## TASK DIRECTIONS
Would you copy all lines in the data that contain the word "length"?

Saved entries:
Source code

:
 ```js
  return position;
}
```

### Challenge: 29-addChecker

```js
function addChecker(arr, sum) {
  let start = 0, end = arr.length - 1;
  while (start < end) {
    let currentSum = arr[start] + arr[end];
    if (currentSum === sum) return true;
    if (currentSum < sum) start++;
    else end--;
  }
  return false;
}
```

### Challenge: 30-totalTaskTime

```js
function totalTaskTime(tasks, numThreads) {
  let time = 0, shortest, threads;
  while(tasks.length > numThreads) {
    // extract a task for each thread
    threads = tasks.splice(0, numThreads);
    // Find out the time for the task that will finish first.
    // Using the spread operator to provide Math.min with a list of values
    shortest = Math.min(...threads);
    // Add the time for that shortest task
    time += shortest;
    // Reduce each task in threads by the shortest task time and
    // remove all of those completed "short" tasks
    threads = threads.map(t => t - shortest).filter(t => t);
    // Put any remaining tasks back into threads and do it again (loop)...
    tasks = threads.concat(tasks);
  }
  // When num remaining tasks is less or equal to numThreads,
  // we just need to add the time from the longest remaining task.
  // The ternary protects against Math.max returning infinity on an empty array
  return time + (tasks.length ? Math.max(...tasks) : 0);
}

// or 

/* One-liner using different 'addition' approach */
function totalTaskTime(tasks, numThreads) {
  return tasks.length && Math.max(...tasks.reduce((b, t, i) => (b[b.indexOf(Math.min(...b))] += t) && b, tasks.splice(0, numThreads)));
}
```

## WRITTEN RESPONSE
  let start = 0, end = arr.length - 1;
  while(tasks.length > numThreads) {
  return time + (tasks.length ? Math.max(...tasks) : 0);
  return tasks.length && Math.max(...tasks.reduce((b, t, i) => (b[b.indexOf(Math.min(...b))] += t) && b, tasks.splice(0, numThreads)));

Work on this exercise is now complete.